Accompagner en douceur nos enfants vers une alimentation faite « maison »
Tu es en pleine transition pour passer d’une alimentation industrielle transformée à du fait-maison ? Tu « pratiques » le fait-maison mais tes enfants vivent mal de ne pas avoir la même marque de biscuits que leurs copains ? Interview d’une coach parentale pour t’aider à changer les habitudes alimentaires de tes enfants en douceur.
S’il y a de quoi se préoccuper pour la santé de tous, des parents de plus en plus nombreux s’inquiètent des effets des aliments ultra-transformés sur la santé de leurs enfants. Quand cette prise de conscience entraîne des changements profonds dans la façon de s’alimenter d’une famille, la question se pose rapidement de savoir comment accompagner ce changement en douceur pour nos enfants.
C’est pour trouver des pistes d’action simples mais efficaces que je me suis tournée vers Céline Syritellis, coach parentale et auteure du blog Paizi. Sa mission est d’accompagner les parents qui sont fatigués de crier sur leurs enfants, en leur proposant des solutions adaptées à leur famille et à leurs besoins. Je lui ai donc demandé comment s’y prendre pour réussir à prendre soin de la santé de nos enfants… sans y laisser la paix familiale !
Du temps, de l’implication et de l’exemple
Céline, quels conseils donnerais-tu aux parents qui sont motivés pour passer au « fait maison » mais craignent de chambouler les habitudes alimentaires de leurs enfants, attachés à telle marque de biscuits, telle couleur de yaourt ou telle texture de compote ?
Je dirais qu’il y a deux grands cas de figure, celui des tout-petits de moins de 3 ans, et celui des enfants plus âgés, et notamment au-delà de 4-6 ans.
Pour des enfants qui ont intégré dans leurs découvertes gustatives et premières habitudes alimentaires des produits industriels que vous souhaitez remplacer par du fait maison ou d’autres alternatives plus saines, le facteur temps joue évidemment un rôle important dans le changement d’habitude. Ce temps sera réduit pour les moins de 3 ans, alors que le changement aura un impact plus important pour les habitudes ancrées depuis plus longtemps chez les plus grands.
_____
▶ [QUESTIONS À TRAITER]
a. Répondez à ces questions sur l'article consacré au passage des enfants au fait-maison, d'après ce qu'il indique.
(i) Quelle profession exerce Céline Syritellis et comment s'appelle son blog ?
(ii) Quels sont les deux grands cas de figure qu'elle distingue ?
(iii) Pour quels enfants le temps nécessaire au changement d'habitude sera-t-il réduit ?
b. Poursuivez l'article sur le passage des enfants au fait-maison à partir de sa dernière phrase.
_____
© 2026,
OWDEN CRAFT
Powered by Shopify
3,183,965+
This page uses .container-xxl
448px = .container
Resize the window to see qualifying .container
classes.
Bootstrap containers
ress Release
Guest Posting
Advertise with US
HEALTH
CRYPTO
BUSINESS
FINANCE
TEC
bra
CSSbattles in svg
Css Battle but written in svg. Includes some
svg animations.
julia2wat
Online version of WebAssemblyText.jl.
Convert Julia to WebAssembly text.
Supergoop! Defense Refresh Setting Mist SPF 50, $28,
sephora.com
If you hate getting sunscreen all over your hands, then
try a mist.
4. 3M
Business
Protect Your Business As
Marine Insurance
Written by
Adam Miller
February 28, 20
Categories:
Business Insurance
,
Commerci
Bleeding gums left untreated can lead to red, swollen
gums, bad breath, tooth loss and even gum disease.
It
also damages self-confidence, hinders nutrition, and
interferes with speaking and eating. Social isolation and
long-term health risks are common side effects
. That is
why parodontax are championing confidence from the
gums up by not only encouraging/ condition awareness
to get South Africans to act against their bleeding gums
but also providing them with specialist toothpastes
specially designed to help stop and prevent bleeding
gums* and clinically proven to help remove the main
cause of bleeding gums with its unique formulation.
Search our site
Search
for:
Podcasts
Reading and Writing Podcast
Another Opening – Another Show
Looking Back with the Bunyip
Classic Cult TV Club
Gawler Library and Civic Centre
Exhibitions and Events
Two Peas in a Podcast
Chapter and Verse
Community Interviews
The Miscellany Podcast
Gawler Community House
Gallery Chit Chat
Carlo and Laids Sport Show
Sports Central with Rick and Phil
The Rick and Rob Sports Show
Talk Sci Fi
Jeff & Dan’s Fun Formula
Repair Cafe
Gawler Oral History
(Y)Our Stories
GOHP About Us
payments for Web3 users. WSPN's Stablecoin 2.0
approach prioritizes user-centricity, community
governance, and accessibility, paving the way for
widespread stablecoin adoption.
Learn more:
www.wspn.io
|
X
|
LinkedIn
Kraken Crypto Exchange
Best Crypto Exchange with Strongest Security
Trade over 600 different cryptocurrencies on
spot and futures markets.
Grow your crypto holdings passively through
_____
▶ [RÉPONSES PAR QUESTION]
a.
(i) Céline Syritellis est coach parentale et son blog s'appelle Paizi.
(ii) Elle distingue le cas des tout-petits de moins de 3 ans et celui des enfants plus âgés, notamment au-delà de 4-6 ans.
(iii) Ce temps sera réduit pour les enfants de moins de 3 ans.

b.
Mais d’abord, je tiens à dire que ce changement gagnerait à ne pas faire l’objet de craintes a priori pour les parents. Changer ses habitudes alimentaires constitue un projet positif pour nos enfants – et pour nous adultes aussi ! – qui sera à coup sûr l’occasion de découvertes et expériences enrichissantes.
Je dirais qu’il y a 3 attitudes, toujours vertueuses avec les enfants, qui pourraient guider les parents :
- Se laisser le temps de faire ce changement
- Impliquer les enfants, même tout petits
- Ne pas sous-estimer la force de l’exemple.

Concrètement, que signifie « Se laisser le temps de faire ce changement » ?
Ce pourrait être d’avancer progressivement, par étapes, dans ce changement. Plutôt qu’une révolution totale, qui pourrait s’avérer déstabilisante pour les petits, avancer par petits-pas permet d’accompagner les enfants qui craindraient de perdre leur « madeleine de Proust » !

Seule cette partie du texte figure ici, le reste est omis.